Manual Hook Wrangling

Manually managing your git hooks is one of easiest way to get started, but makes sharing hooks a bit more difficult (don't worry, we'll talk about tips for this later). Git hooks can be easily managed locally by using a .git-template directory. You can store all of your “default” scripts inside of your template directory and they will automatically be added to your repository each time you run a git init, as long as an existing hook with the same name doesn’t already exist. You can run git init either when starting a project or in an existing project to grab any new Git hooks.

Sharing Git Hooks

The traditional way of managing Git hooks has some drawbacks, particularly that since they’re stored in your .git directory by default. This means they aren’t tracked in your repository.
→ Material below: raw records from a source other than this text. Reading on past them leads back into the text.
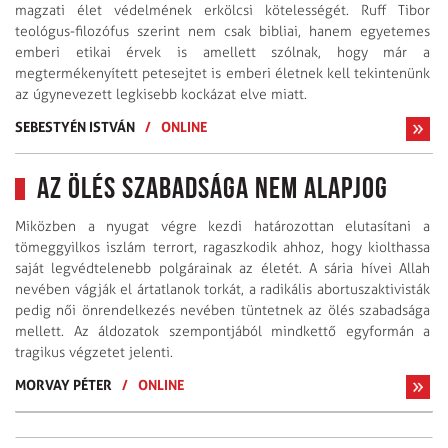
magzati élet védelmének erkölcsi kötelességét. Ruff Tibor
teológus-filozófus szerint nem csak bibliai, hanem egyetemes
emberi etikai érvek is amellett szólnak, hogy már a
megtermékenyített petesejtet is emberi életnek kell tekintenünk
az úgynevezett legkisebb kockázat elve miatt.
SEBESTYÉN ISTVÁN
/
ONLINE
Az ölés szabadsága nem alapjog
Miközben a nyugat végre kezdi határozottan elutasítani a
tömeggyilkos iszlám terrort, ragaszkodik ahhoz, hogy kiolthassa
saját legvédtelenebb polgárainak az életét. A sária hívei Allah
nevében vágják el ártatlanok torkát, a radikális abortuszaktivisták
pedig női önrendelkezés nevében tüntetnek az ölés szabadsága
mellett. Az áldozatok szempontjából mindkettő egyformán a
tragikus végzetet jelenti.
MORVAY PÉTER
/
ONLINE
You could set up a system where your hooks are tracked outside of your .git directory, say in a .hooks directory, then set up a script to symlink your files into your .git/hooks directory (check out a working example here). Alternatively, you can configure Git to simply pull hooks from a different directory altogether by running git config core.hooksPath .hooks (check out another example here).

Side-Stepping Git Hooks Altogether

If you’ve gone through the trouble of setting up linting or code formatting, you’ve probably already set up a script to run with something like npm run lint. With the help of a tool called Husky, we can leverage our scripts that we’ve already set up by using them as Git hooks.

First, install Husky: npm install husky --save-dev

Then add your existing scripts as triggers in your package.json:

{
  "scripts": {
    "lint": "eslint --ext js --ext jsx src",
    "format": "prettier 'src/**/*.{js,jsx}' --write",
    "precommit": "npm run lint && npm run format"
  },
  ...
}

That’s it! Husky will manage all of your Git hooks for you and will run your lint and format command as a pre-commit hook.